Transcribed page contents
—————

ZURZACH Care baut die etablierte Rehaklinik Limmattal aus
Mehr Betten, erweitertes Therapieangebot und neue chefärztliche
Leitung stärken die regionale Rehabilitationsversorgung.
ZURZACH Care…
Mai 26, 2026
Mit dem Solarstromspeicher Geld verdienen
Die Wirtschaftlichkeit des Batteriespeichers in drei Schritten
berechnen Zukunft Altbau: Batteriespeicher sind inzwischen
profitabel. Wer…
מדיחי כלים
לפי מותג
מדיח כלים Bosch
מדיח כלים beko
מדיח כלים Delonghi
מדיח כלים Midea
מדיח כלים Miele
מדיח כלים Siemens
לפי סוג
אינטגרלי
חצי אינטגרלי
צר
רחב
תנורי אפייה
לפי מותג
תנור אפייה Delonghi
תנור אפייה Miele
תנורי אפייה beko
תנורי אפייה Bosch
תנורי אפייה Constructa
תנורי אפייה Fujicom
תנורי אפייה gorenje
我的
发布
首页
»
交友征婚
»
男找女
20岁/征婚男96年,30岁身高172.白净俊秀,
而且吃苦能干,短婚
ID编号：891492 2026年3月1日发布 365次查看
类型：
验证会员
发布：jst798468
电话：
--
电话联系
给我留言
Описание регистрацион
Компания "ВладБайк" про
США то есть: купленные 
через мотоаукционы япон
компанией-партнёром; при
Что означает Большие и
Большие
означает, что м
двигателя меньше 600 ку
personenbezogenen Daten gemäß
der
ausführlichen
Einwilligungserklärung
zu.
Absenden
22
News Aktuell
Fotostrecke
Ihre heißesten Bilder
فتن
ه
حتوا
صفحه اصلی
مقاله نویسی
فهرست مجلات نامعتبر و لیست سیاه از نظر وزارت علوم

—————

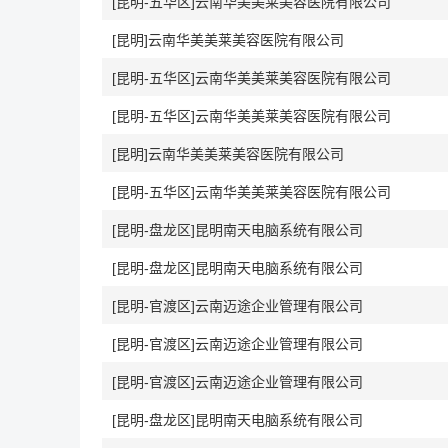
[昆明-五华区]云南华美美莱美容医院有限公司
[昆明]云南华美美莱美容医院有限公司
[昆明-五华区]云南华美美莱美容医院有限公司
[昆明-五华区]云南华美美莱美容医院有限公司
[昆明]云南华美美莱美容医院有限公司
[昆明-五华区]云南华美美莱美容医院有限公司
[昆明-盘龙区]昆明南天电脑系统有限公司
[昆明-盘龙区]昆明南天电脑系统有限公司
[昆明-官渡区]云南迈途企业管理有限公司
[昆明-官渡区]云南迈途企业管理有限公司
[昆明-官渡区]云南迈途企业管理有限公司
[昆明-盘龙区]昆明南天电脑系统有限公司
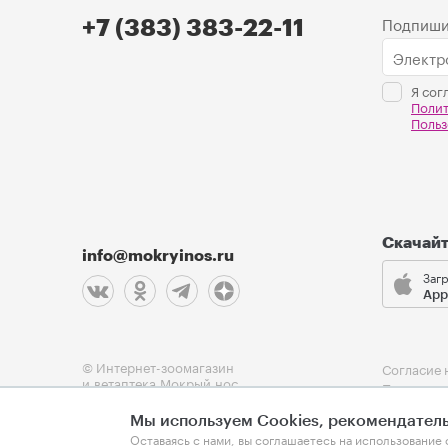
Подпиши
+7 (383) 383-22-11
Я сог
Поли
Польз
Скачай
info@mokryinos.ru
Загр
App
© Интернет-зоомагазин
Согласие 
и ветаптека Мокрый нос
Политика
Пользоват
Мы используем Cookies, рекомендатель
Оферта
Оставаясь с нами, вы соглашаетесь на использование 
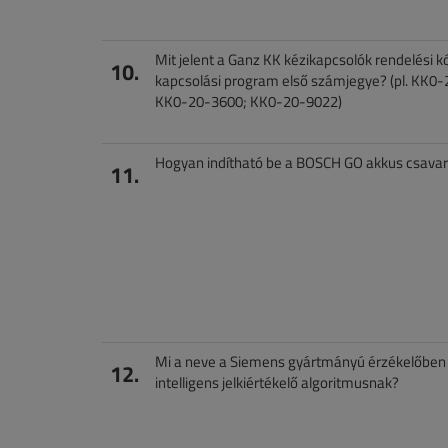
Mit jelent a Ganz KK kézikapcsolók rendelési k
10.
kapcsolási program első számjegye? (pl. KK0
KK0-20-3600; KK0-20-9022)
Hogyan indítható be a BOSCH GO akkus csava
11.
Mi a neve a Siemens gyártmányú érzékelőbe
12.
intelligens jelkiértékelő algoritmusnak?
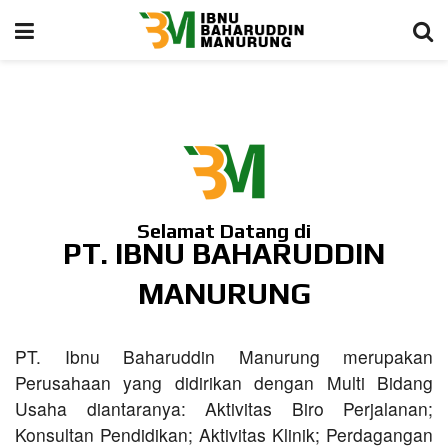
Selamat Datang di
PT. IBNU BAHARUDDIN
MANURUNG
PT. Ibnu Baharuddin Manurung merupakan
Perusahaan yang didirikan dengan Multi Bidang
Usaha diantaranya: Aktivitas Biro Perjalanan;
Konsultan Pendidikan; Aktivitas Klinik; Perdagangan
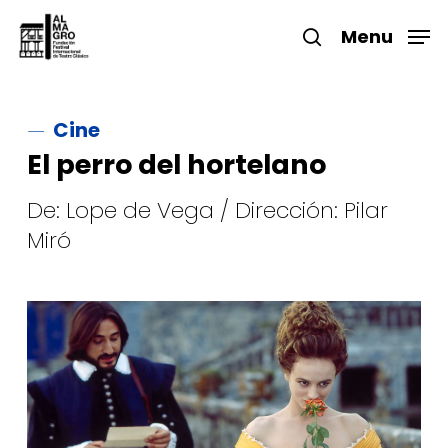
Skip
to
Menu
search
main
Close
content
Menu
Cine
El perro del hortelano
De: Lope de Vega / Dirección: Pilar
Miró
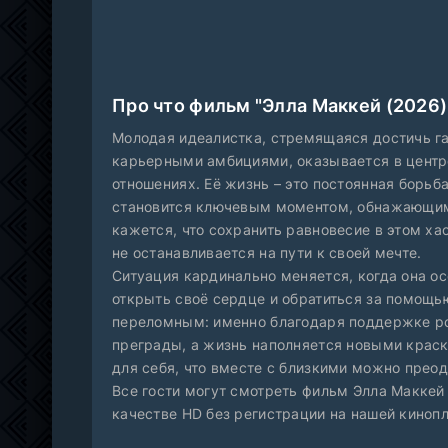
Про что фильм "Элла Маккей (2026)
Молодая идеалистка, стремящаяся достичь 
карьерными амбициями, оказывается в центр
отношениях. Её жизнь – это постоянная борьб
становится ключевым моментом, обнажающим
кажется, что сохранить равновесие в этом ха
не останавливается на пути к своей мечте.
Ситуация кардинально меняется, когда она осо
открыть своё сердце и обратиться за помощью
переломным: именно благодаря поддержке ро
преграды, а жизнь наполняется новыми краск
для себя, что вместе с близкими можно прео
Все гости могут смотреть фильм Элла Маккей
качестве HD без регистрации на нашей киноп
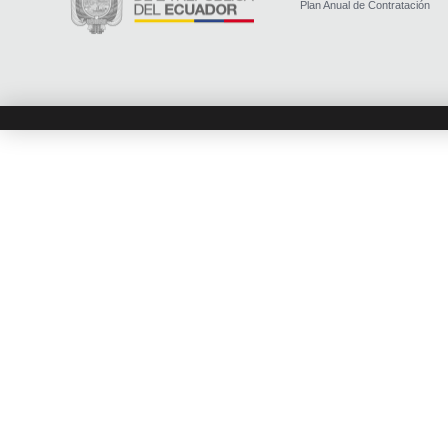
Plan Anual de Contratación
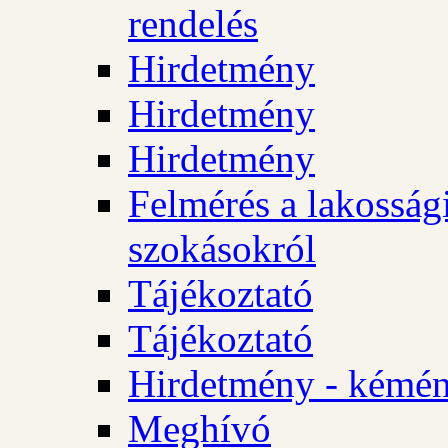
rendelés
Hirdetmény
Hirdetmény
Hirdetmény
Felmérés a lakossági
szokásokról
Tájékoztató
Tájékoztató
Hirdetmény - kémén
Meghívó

—————

**Exercise requirements**
Look above for the line with "ZURZACH Care baut" and the line with "فهرست مجلات نامعتبر". Write out those two lines and all the lines between them, exactly, and no others.

**Expected answer**
ZURZACH Care baut die etablierte Rehaklinik Limmattal aus
Mehr Betten, erweitertes Therapieangebot und neue chefärztliche
Leitung stärken die regionale Rehabilitationsversorgung.
ZURZACH Care…
Mai 26, 2026
Mit dem Solarstromspeicher Geld verdienen
Die Wirtschaftlichkeit des Batteriespeichers in drei Schritten
berechnen Zukunft Altbau: Batteriespeicher sind inzwischen
profitabel. Wer…
מדיחי כלים
לפי מותג
מדיח כלים Bosch
מדיח כלים beko
מדיח כלים Delonghi
מדיח כלים Midea
מדיח כלים Miele
מדיח כלים Siemens
לפי סוג
אינטגרלי
חצי אינטגרלי
צר
רחב
תנורי אפייה
לפי מותג
תנור אפייה Delonghi
תנור אפייה Miele
תנורי אפייה beko
תנורי אפייה Bosch
תנורי אפייה Constructa
תנורי אפייה Fujicom
תנורי אפייה gorenje
我的
发布
首页
»
交友征婚
»
男找女
20岁/征婚男96年,30岁身高172.白净俊秀,
而且吃苦能干,短婚
ID编号：891492 2026年3月1日发布 365次查看
类型：
验证会员
发布：jst798468
电话：
--
电话联系
给我留言
Описание регистрацион
Компания "ВладБайк" про
США то есть: купленные 
через мотоаукционы япон
компанией-партнёром; при
Что означает Большие и
Большие
означает, что м
двигателя меньше 600 ку
personenbezogenen Daten gemäß
der
ausführlichen
Einwilligungserklärung
zu.
Absenden
22
News Aktuell
Fotostrecke
Ihre heißesten Bilder
فتن
ه
حتوا
صفحه اصلی
مقاله نویسی
فهرست مجلات نامعتبر و لیست سیاه از نظر وزارت علوم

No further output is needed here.